I’m Ivan, and I’m a second-generation Brazilian, but more than that, I’m the grandson of immigrants from Germany, Italy, Spain, Russia, Syria and Lebanon. I understood at an early age that while everyone is different, there is a great deal that unites us; that differences are circumstantial, not essential; and that we should celebrate differences in a way that is constructive, by acknowledging first what we all share. I cook from that perspective.

The kanzuri risotto is an explosion of flavours, with carabineros prawns, 25-year-old balsamic and nasturtium leaves

What was the meal that transformed you?

There’s been several that I’d call transformative, I think. One that stands out to me is the first time I ate a porcini mushroom – it wrecked my evening! I was not prepared for a world of food so intense. I’ve not looked back since.

What is your city to you?

As biased as it may seem, Amoy Street, where my restaurant is located, captures everything I love about Singapore. It is the line between old and new, affluent and poor, nature and urbanity, steel and tile that embodies my thoughts about not just Singapore but the world right now and the moment of time we are in. So much of our collective histories have given way to restless modernity; I sometimes feel like I’m walking on immaterial ground, where nothing holds the weight of reality. Amoy Street represents a moment where these two realities are able to coexist – and indeed, support – one another, and this could only take place in a city as singular as Singapore.

What is the flavour of your city?

Singapore, my adopted city, is a place of great multiculturalism. It is a young nation, by the world’s standards, that is still trying to establish and understand its own identity. Food is frequently used here in an attempt to find that understanding. Our tastes are intense: spicy and sour, sweet but full of umami. The flavours are even more diverse: prawns, coconut, garlic, chilli; pandan, basil, ginger flower, clove, star anise – a whole constellation of spices; vegetal, abundant greenery that surrounds the city in the trees and parks and forests. These flavours are the flavours of my city.

The desserts at Nouri are just as exquisite as its main dishes

What is the character of your city?

Singapore gets excited by food, of course, and a real love of the new. It is brought to life by the humour of its residents, their warm and humble smiles, their casual jokes and simple exclamations. You’ll hear “wa lao!” and “alamak!” everywhere you go, for annoyance or surprise – no other words are needed! We hate being ripped off, we hate being made fun of, and we have no time for disrespect – do unto us what you would do for yourself.

Where would you eat your last meal?

Easy: Ting Heng Seafood Restaurant – a small but perfectly formed seafood restaurant downtown that’s been around for generations – with all of my friends, at four in the morning.
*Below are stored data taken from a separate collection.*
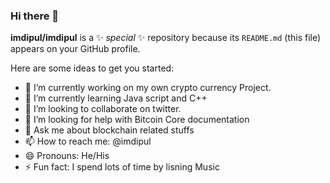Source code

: ### Hi there 👋


**imdipul/imdipul** is a ✨ _special_ ✨ repository because its `README.md` (this file) appears on your GitHub profile.

Here are some ideas to get you started:

- 🔭 I’m currently working on my own crypto currency Project.
- 🌱 I’m currently learning Java script and C++
- 👯 I’m looking to collaborate on twitter.
- 🤔 I’m looking for help with Bitcoin Core documentation
- 💬 Ask me about blockchain related stuffs
- 📫 How to reach me: @imdipul
- 😄 Pronouns: He/His
- ⚡ Fun fact: I spend lots of time by lisning Music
Not a minute earlier.

What is your city on a plate?

I would say our acarajé and vatapá dish, as it’s a dish that tells the story of the verifiable link between the food of South America and Southeast Asia. This dish, of Brazilian heritage by name, is emblematic of the many traditions that have populated this little Asian island. They’re little bean and onion cakes, fried to perfection and cut open to be filled with a salad of shrimp, chilli, crab, coconut and cashews. You’ll want more and more and more and more.